Is Sugar Killing Us? New Study Questions 'Safe' Levels
A new study, lead by Professor Wayne Potts at the University of Utah, has a grim message to send about dietary sugar and the harmful effects it can have at levels previously considered “safe.”
Today, as sweeteners are added into more and more everyday food items, many Americans get 25% of their daily calories from added sugars and this percentage, while not exactly healthy, has been considered relatively harmless.
But when Potts and his research team fed mice (sadly, this study was done with animal testing) a comparable diet with 25% added sugars, the results were anything but neutral. The study found that female mice eating the high-sugar diets for 26 weeks died at twice the normal rate and male mice were less likely to reproduce and hold territory.
Throughout the study, the mice were fed sweeteners that closely resembled those that humans are regularly exposed to: namely, sugars that are half fructose and half glucose monosaccharides, which is roughly the makeup of high fructose corn syrup. The control group only consumed sugars that can be found naturally in fruits and milk at much lower levels.
Potts and his team concluded that “added sugar consumed at concentrations currently considered safe exerts dramatic impacts on mammalian health.” And could these findings be applied to human health? The team gives a resounding yes: “Many researchers have already made calls for reevaluation of these safe levels of consumption.”
Two trade groups related the the sweetener industry are investigating the study for possible flaws.
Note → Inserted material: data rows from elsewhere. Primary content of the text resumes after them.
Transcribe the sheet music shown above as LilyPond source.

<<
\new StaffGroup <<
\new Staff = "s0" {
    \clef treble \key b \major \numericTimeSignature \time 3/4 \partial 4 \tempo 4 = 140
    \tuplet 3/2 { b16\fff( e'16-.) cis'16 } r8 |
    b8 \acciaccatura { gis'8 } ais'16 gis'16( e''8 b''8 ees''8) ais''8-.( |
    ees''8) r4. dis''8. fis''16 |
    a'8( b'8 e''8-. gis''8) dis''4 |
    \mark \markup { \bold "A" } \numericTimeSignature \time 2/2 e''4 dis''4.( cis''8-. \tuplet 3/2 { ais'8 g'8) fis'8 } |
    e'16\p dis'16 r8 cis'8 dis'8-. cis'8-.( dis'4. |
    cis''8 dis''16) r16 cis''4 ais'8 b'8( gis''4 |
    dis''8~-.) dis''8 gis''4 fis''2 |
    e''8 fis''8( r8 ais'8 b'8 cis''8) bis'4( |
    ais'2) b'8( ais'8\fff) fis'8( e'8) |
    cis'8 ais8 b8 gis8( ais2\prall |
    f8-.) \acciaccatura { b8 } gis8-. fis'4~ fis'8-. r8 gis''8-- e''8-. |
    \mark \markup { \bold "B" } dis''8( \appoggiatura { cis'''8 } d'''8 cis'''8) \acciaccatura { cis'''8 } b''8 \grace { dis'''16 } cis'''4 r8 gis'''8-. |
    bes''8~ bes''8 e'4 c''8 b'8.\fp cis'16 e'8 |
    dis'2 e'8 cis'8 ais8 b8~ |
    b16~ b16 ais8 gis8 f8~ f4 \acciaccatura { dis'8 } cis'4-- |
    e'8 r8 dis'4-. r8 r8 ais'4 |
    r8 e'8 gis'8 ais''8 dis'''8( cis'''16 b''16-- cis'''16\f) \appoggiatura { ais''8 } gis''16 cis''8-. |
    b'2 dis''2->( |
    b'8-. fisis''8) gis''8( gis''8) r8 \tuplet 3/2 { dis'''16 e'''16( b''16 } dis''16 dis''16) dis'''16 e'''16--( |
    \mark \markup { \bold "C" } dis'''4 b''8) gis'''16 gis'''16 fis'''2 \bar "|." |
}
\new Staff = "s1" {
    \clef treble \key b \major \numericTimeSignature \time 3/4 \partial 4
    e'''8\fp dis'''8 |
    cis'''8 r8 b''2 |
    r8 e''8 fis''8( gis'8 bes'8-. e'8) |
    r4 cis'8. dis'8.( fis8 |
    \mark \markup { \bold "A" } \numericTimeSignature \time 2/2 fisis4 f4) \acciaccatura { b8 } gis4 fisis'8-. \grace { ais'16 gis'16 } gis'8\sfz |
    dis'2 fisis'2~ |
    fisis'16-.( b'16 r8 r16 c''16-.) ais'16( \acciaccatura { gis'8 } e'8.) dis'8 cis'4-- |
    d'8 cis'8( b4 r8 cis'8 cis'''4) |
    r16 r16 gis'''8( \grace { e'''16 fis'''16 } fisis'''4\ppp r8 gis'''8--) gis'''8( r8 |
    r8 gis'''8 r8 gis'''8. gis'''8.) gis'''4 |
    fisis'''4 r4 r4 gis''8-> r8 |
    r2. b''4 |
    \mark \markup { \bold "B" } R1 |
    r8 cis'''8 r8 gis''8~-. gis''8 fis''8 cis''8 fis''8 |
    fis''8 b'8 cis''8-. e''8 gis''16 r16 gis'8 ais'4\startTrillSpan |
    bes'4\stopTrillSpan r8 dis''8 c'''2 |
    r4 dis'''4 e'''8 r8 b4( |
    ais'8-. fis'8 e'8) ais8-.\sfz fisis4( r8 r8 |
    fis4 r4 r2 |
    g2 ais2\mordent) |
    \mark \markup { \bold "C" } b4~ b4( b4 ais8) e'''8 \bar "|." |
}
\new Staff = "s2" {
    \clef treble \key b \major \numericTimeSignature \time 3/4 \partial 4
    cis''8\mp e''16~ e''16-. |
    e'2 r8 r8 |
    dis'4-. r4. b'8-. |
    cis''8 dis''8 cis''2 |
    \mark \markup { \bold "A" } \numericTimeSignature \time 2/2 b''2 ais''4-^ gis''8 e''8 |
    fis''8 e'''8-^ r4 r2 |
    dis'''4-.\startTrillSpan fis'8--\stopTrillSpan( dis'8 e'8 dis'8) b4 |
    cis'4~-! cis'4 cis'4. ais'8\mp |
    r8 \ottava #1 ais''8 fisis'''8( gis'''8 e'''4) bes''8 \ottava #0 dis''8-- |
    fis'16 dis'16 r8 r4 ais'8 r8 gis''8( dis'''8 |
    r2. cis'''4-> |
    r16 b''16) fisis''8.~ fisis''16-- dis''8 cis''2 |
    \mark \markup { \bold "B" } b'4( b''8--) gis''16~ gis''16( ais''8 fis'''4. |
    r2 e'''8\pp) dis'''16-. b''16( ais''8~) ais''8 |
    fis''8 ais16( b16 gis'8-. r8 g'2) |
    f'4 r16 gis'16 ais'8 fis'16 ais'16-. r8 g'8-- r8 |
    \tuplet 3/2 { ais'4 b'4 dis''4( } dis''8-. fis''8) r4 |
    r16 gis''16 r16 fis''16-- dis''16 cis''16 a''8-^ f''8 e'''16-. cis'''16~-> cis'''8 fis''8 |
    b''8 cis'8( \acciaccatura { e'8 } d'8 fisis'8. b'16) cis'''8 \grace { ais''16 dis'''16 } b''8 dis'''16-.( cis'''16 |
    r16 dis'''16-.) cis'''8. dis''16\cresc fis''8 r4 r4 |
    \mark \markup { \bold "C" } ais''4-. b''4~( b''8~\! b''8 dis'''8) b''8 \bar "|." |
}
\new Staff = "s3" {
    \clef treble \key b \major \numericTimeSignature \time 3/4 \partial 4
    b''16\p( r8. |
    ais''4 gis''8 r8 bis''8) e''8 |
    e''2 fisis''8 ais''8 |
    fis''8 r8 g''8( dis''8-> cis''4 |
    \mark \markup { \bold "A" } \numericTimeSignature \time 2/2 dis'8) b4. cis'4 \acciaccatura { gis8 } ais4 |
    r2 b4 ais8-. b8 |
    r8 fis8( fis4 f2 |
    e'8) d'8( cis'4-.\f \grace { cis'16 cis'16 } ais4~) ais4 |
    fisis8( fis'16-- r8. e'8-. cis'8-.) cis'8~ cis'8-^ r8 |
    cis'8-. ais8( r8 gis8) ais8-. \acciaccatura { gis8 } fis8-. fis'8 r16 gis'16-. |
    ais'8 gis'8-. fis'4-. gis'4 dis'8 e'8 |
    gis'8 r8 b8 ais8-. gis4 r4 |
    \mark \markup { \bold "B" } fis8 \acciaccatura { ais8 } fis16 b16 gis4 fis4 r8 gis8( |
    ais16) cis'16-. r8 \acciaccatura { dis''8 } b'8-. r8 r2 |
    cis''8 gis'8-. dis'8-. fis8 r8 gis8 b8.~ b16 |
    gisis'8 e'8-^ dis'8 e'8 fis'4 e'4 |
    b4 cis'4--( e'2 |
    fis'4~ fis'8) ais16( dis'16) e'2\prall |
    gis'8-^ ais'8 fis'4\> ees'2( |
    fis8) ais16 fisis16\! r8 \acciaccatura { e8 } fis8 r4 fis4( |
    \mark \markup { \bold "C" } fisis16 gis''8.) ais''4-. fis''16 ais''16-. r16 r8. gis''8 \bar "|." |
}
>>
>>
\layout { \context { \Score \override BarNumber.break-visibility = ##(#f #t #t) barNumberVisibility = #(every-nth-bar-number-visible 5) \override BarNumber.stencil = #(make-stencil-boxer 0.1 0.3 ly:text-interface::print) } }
The Corn Refiners Association has raised the claim that “[m]ice do not eat sugar as a part of their normal diet, so the [study] authors are measuring a contrived overload effect that might not be present had the rodents adapted to sugar intake over time.” The Sugar Association has also argued against the diet used in the study, claiming that the sweeteners used in the study can not be compared to true sugar.
In response, Potts said that mice are “an excellent mammal to model human dietary issues” as they have been living with humans and eating human foods for thousands of years. He also pointed out that American consumption of HFCS has increased by 50% in the last forty years while true sugar consumption has decreased by 30%, therefore the study can be more closely connected to the average American’s diet.